Tarih: 10.03.2010 20:27

Şiirde İlham Göreceliği…

Facebook Twitter Linked-in

 

Şiirde İlham Göreceliği...

Nasıl olur da bir insan, peygamberlik ya da ermişlik vasıflarına sahip olmadığı takdirde birden kendi dışından gelen bir etkiyle hiç görmediklerini yazabilir? Şiirde ilham olduğunu savunanların en büyük yanılgıları içinde bulundukları agnostizm etkisidir. Şiiri hala Platon'un yaşadığı zamanlardan kalma esrar ya da içki partilerinde yazılan dizelerden ibaret gören ya da ne olursa olsun bir gizem bir bilinmeyen arayan kişi şiirin doğasına aykırı hareket etmiş olur.

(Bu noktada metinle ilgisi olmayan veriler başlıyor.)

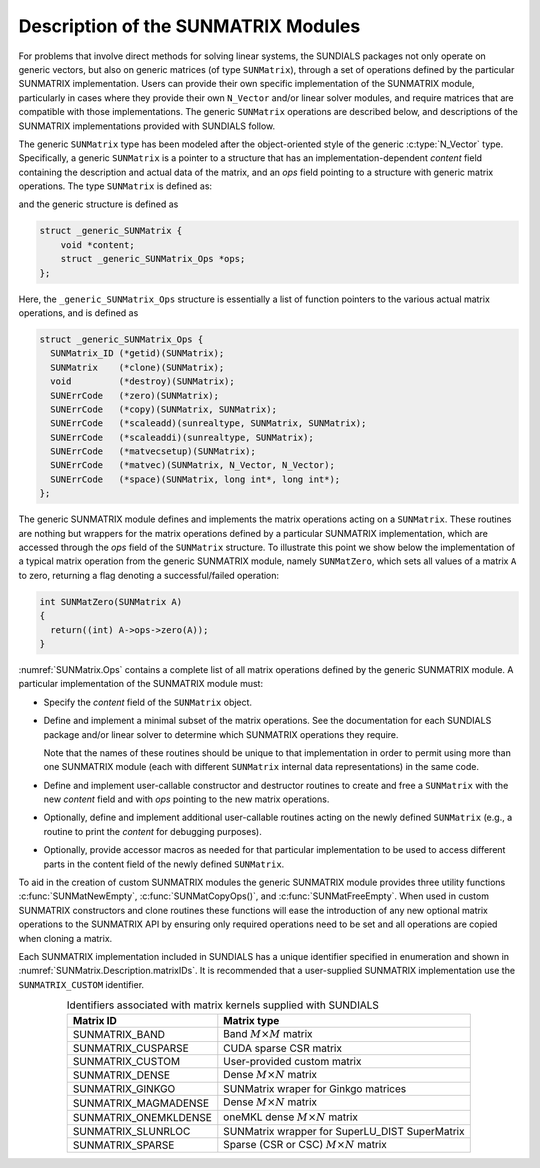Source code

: ..
   Programmer(s): Daniel R. Reynolds @ SMU
   ----------------------------------------------------------------
   SUNDIALS Copyright Start
   Copyright (c) 2002-2023, Lawrence Livermore National Security
   and Southern Methodist University.
   All rights reserved.

   See the top-level LICENSE and NOTICE files for details.

   SPDX-License-Identifier: BSD-3-Clause
   SUNDIALS Copyright End
   ----------------------------------------------------------------

.. _SUNMatrix.Description:

Description of the SUNMATRIX Modules
====================================

For problems that involve direct methods for solving linear systems,
the SUNDIALS packages not only operate on generic vectors, but also
on generic matrices (of type ``SUNMatrix``), through a set of
operations defined by the particular SUNMATRIX implementation.
Users can provide their own specific implementation of the
SUNMATRIX module, particularly in cases where they provide their
own ``N_Vector`` and/or linear solver modules, and require matrices
that are compatible with those implementations.  The generic
``SUNMatrix`` operations are described below, and descriptions of
the SUNMATRIX implementations provided with SUNDIALS follow.

The generic ``SUNMatrix`` type has been modeled after the
object-oriented style of the generic :c:type:`N_Vector` type.
Specifically, a generic ``SUNMatrix`` is a pointer to a structure
that has an implementation-dependent *content* field containing
the description and actual data of the matrix, and an *ops* field
pointing to a structure with generic matrix operations.
The type ``SUNMatrix`` is defined as:

.. c:type:: struct _generic_SUNMatrix *SUNMatrix

and the generic structure is defined as

.. code-block:: c

   struct _generic_SUNMatrix {
       void *content;
       struct _generic_SUNMatrix_Ops *ops;
   };

Here, the ``_generic_SUNMatrix_Ops`` structure is essentially a list of
function pointers to the various actual matrix operations, and is
defined as

.. code-block:: c

   struct _generic_SUNMatrix_Ops {
     SUNMatrix_ID (*getid)(SUNMatrix);
     SUNMatrix    (*clone)(SUNMatrix);
     void         (*destroy)(SUNMatrix);
     SUNErrCode   (*zero)(SUNMatrix);
     SUNErrCode   (*copy)(SUNMatrix, SUNMatrix);
     SUNErrCode   (*scaleadd)(sunrealtype, SUNMatrix, SUNMatrix);
     SUNErrCode   (*scaleaddi)(sunrealtype, SUNMatrix);
     SUNErrCode   (*matvecsetup)(SUNMatrix);
     SUNErrCode   (*matvec)(SUNMatrix, N_Vector, N_Vector);
     SUNErrCode   (*space)(SUNMatrix, long int*, long int*);
   };


The generic SUNMATRIX module defines and implements the matrix
operations acting on a ``SUNMatrix``. These routines are nothing but
wrappers for the matrix operations defined by a particular SUNMATRIX
implementation, which are accessed through the *ops* field of the
``SUNMatrix`` structure. To illustrate this point we show below the
implementation of a typical matrix operation from the generic
SUNMATRIX module, namely ``SUNMatZero``, which sets all values of a
matrix ``A`` to zero, returning a flag denoting a successful/failed
operation:

.. code-block:: c

   int SUNMatZero(SUNMatrix A)
   {
     return((int) A->ops->zero(A));
   }

:numref:`SUNMatrix.Ops` contains a complete list of all
matrix operations defined by the generic SUNMATRIX module.  A
particular implementation of the SUNMATRIX module must:

* Specify the *content* field of the ``SUNMatrix`` object.

* Define and implement a minimal subset of the matrix operations.
  See the documentation for each SUNDIALS package and/or linear solver
  to determine which SUNMATRIX operations they require.

  Note that the names of these routines should be unique to that
  implementation in order to permit using more than one SUNMATRIX
  module (each with different ``SUNMatrix`` internal data
  representations) in the same code.

* Define and implement user-callable constructor and destructor
  routines to create and free a ``SUNMatrix`` with the new *content*
  field and with *ops* pointing to the new matrix operations.

* Optionally, define and implement additional user-callable routines
  acting on the newly defined ``SUNMatrix`` (e.g., a routine to print the
  *content* for debugging purposes).

* Optionally, provide accessor macros as needed for that particular
  implementation to be used to access different parts in the content
  field of the newly defined ``SUNMatrix``.

To aid in the creation of custom SUNMATRIX modules the generic SUNMATRIX module
provides three utility functions :c:func:`SUNMatNewEmpty`,  :c:func:`SUNMatCopyOps()`,
and :c:func:`SUNMatFreeEmpty`. When used in custom SUNMATRIX constructors and clone
routines these functions will ease the introduction of any new optional matrix
operations to the SUNMATRIX API by ensuring only required operations need to be
set and all operations are copied when cloning a matrix.

.. c:function:: SUNMatrix SUNMatNewEmpty()

  This function allocates a new generic ``SUNMatrix`` object and initializes its
  content pointer and the function pointers in the operations structure to ``NULL``.

  **Return value:**
     If successful, this function returns a ``SUNMatrix`` object. If an error
     occurs when allocating the object, then this routine will return ``NULL``.

.. c:function:: SUNErrCode SUNMatCopyOps(SUNMatrix A, SUNMatrix B)

  This function copies the function pointers in the ``ops`` structure of ``A``
  into the ``ops`` structure of ``B``.

   **Arguments:**
      * *A* -- the matrix to copy operations from.
      * *B* -- the matrix to copy operations to.

   **Return value:**
      * A :c:type:`SUNErrCode`

.. c:function:: void SUNMatFreeEmpty(SUNMatrix A)

  This routine frees the generic ``SUNMatrix`` object, under the assumption that any
  implementation-specific data that was allocated within the underlying content structure
  has already been freed. It will additionally test whether the ops pointer is ``NULL``,
  and, if it is not, it will free it as well.

   **Arguments:**
      * *A* -- the SUNMatrix object to free


Each SUNMATRIX implementation included in SUNDIALS has a unique
identifier specified in enumeration and shown in
:numref:`SUNMatrix.Description.matrixIDs`. It is recommended that a
user-supplied SUNMATRIX implementation use the ``SUNMATRIX_CUSTOM``
identifier.


.. _SUNMatrix.Description.matrixIDs:
.. table:: Identifiers associated with matrix kernels supplied with SUNDIALS
   :align: center

   ======================  =================================================
   Matrix ID               Matrix type
   ======================  =================================================
   SUNMATRIX_BAND          Band :math:`M \times M` matrix
   SUNMATRIX_CUSPARSE      CUDA sparse CSR matrix
   SUNMATRIX_CUSTOM        User-provided custom matrix
   SUNMATRIX_DENSE         Dense :math:`M \times N` matrix
   SUNMATRIX_GINKGO        SUNMatrix wraper for Ginkgo matrices
   SUNMATRIX_MAGMADENSE    Dense :math:`M \times N` matrix
   SUNMATRIX_ONEMKLDENSE   oneMKL dense :math:`M \times N` matrix
   SUNMATRIX_SLUNRLOC      SUNMatrix wrapper for SuperLU_DIST SuperMatrix
   SUNMATRIX_SPARSE        Sparse (CSR or CSC) :math:`M\times N` matrix
   ======================  =================================================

Şiirin doğası nedir peki? Bana göre şiir kişinin edebiyata karşı isyanı ve aynı zamanda saygı duyuşudur. Kelimeler imgeleri, olayları, kişileri hiç olmadıkları gibi tanımlamak için hazırdır şiir tarlasında. Normal bir cümlenin şiir evreninde yeri fakat şiirle yoğrulan çetin ve yalın deyişler karmaşık gözüken şiir içinde kınından sıyrılmış bir bıçak gibi kendini gösterirler. Ahmet Arif bu konuda çoğu tabuyu yerle bir eden ve halkın şiirinde kendini bulmuş bir ustadır. ‘Akşam erken iner mahpushaneye, ejderha olsan kar etmez...' dizelerimdeki sade fakat vurucu anlam şiirin doğasını açıklayıcı niteliğe de sahiptir, her sese açık ve asla kalıba sığmayan bir derya.

Şiirde akıl özellikle yapısal ve imge sistemi alanlarında önemli yer tutar. Duygular tabi ki kelimelerin dolu olmasını ve şiirdeki vuruculuğu belirler ancak şair ne hissederse hissetsin onu sistematik bir şekilde ortaya koyamazsa iyi şiiri yakalayamamış olur. Usta şairlerin çoğu duyguların tutarlı ve doğru bir şekilde şiirleştirilmesini gerçekleştirdikleri için unutulmayan dizelerin sahibi olmuşlardır. Genç şairlerin çoğu sevgiliyi düşünürken ‘Ben sana mecburum, bilemezsin...' mısralarını aklından geçirmemiştir ki...

Şiirde ilhamı savunanlara karşı daha makul bir düşünceyle karşı çıkılabilir. İnsan gördüğü her şeyden etkilenir. Bu ya gerçek reaksiyonlarla olur ya da bilinçaltı denen bilinmeyen depoda birikir. Kişi dikkatli bir gözlemciyse ve şiirselliğe yatkın bir ruha sahipse elde ettiği bu tecrübeler kâğıtlara dökülecek mantaliteye ulaştığı anda şiir olmaya hazırdır. Bu da farkındalık olarak adlandırılabilir. Şair bilinçli ya da bilinçaltından gelen bir etkiyle, farkında lığa ulaştığı olayları şiirleştirebilir ancak. Şiirin ya da imgenin dışarıdan gelen, zaman zaman ilahi ya da mistik bir etkiyle şaire adeta bahşedilen bir hediye olduğu düşüncesi bence komik ve yetersizdir.

Olaya pozitivist ya da sezgici bir gözle bakmaktansa ciddi anlamda şiire odaklanmanın doğru bakış açısını oluşturacağına inanıyorum. Bir şiir yazmayı denemek, keyfiyetten uzak bir şekilde edebi bir eser oluşturmanın dışarıdan gelen mistik bir etkiyle gerçekleşemeyeceği kanısındayım.